HOLE #13 – Par 4 – 395 yards – Press Maxwell

Yet another angled fairway that forces the player to pick a distance and a line and make a confident swing.  Weak approaches are sent back by the false front on this elevated green.

 

HOLE #14 – Par 4 – 377 yards – Press Maxwell

An elevated tee reveals the green, but not the landing area for the drive, which is obscured by a large hump.  To further confound the player, the green is tiered, with the lower tier hidden in back.

 

HOLE #15 – Par 3 – 200 yards – Press Maxwell

The gap between the trees is bigger than it appears on this uphill par-3, but try telling that to your mind as you stand on the tee with a long iron in your hand and the wind blowing.

 

HOLE #16 – Par 4 – 408 yards – Press Maxwell

The sixteenth plays uphill to a green guarded by bunkers front left and right, and a steep-sloped runoff back right.  The final Press hole begins the tough closing stretch.

 

HOLE #17 – Par 5 – 500 – Perry Maxwell

This par-5 plays uphill over a rolling fairway to a green perched on a high point on the property.  It is simple, with just one bunker, but is plenty demanding with a green that propels weak approaches down a steep bank right.  My favorite hole on the course.

 

HOLE #18 – Par 4 – 382 yards – Perry Maxwell

The home hole is the perfect culmination of the Prairie Dunes experience – an angled tee shot, playing downhill to a heaving fairway and then back up to one final genius green fronted my a mound left and surrounded by rugged bunkers.  The player is left wanting for nothing, except for a return trip right back over to the first tee.

 

 

 

Copyright 2016 – Jason Way, GeekedOnGolf

11 thoughts on “ONE FOR THE AGES – PRAIRIE DUNES

  1. Great write up. I played 63 holes here last August, one of the few on the Top 100 quest I have gotten to play multiple times. It is so good and so fun. I agree on a lot of the holes. My favorites are probably 5, 8, 10, 14, and 17. Such a fun experience and I agree one of the best sets of greens I have ever putted.
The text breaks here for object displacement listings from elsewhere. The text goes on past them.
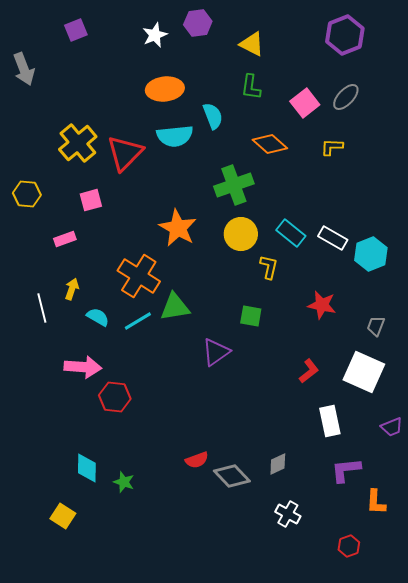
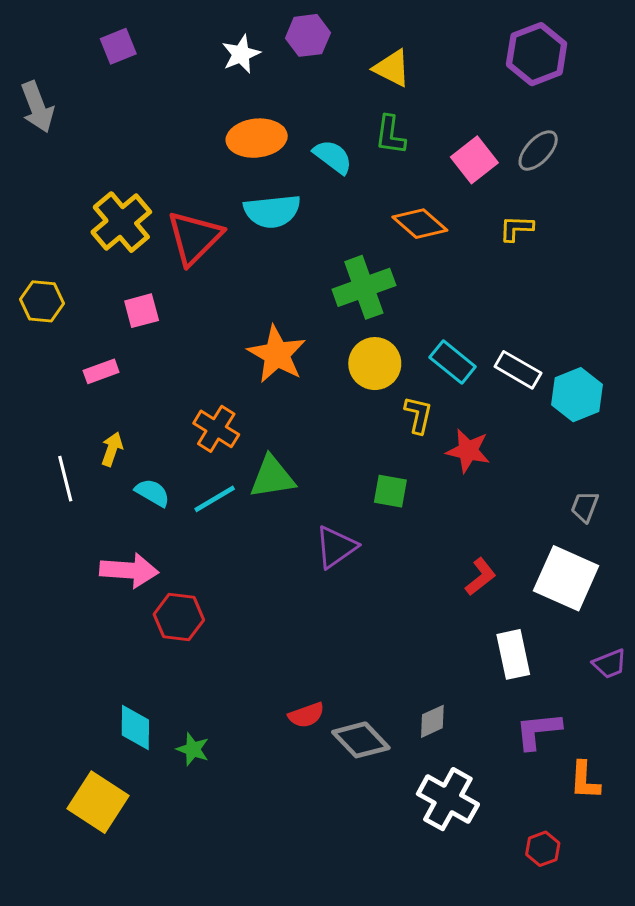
cyan semicircle: (213, 116) -> (333, 157), moved, turned -32
orange cross: (139, 276) -> (216, 429), size x0.7
red star: (322, 305) -> (468, 451), moved
white cross: (288, 514) -> (448, 799), size x1.5
yellow square: (63, 516) -> (98, 802), size x1.5

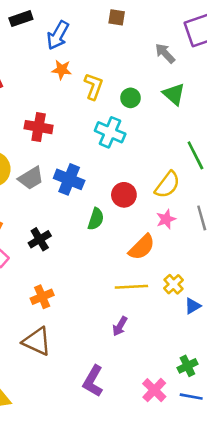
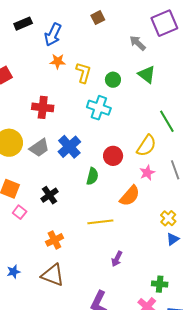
brown square: (117, 17) -> (98, 18), turned -32
blue cross: (69, 179) -> (69, 147), turned 30
yellow cross: (174, 284) -> (168, 218), moved
yellow line: (131, 287) -> (100, 222), moved
green cross: (187, 366) -> (160, 284), moved, turned 35

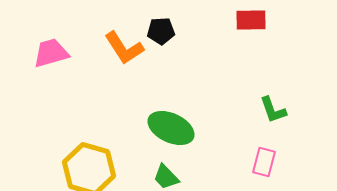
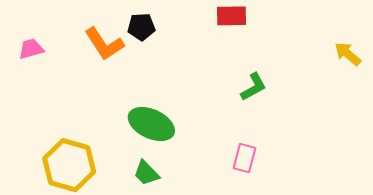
pink trapezoid: (51, 53) -> (31, 49), size x0.7
green L-shape: (273, 110) -> (254, 87), moved, turned -100

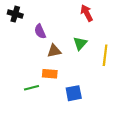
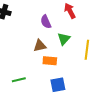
purple semicircle: (40, 31) -> (46, 22), moved
orange rectangle: (50, 74) -> (50, 61), moved

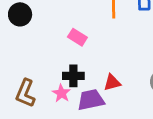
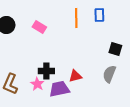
pink rectangle: (77, 37) -> (39, 27), moved

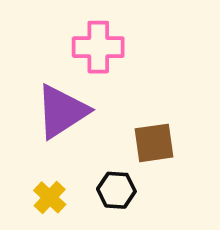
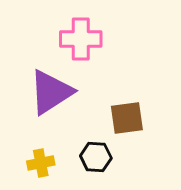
yellow cross: (50, 197) -> (41, 163), turned 36

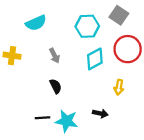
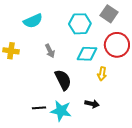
cyan diamond: (95, 59) -> (87, 54), turned 30
black semicircle: (56, 86) -> (63, 80), moved, size x1.5
yellow arrow: (119, 87) -> (102, 74), moved

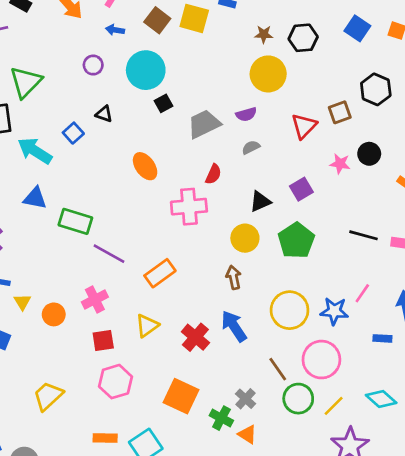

  2. What is the point of the trees on #15? They seem horribly out of place, no matter how wide a gap there is. They also seem to eliminate the right side of the tee from use.

    1. I’m not qualified to speak to the point of the trees, but my experience of them is that they create visual distraction. The entire tee is usable, and the trees are not in play for any reasonably good shot, but they certainly intimidate. They are also a dash of quirk, which I dig.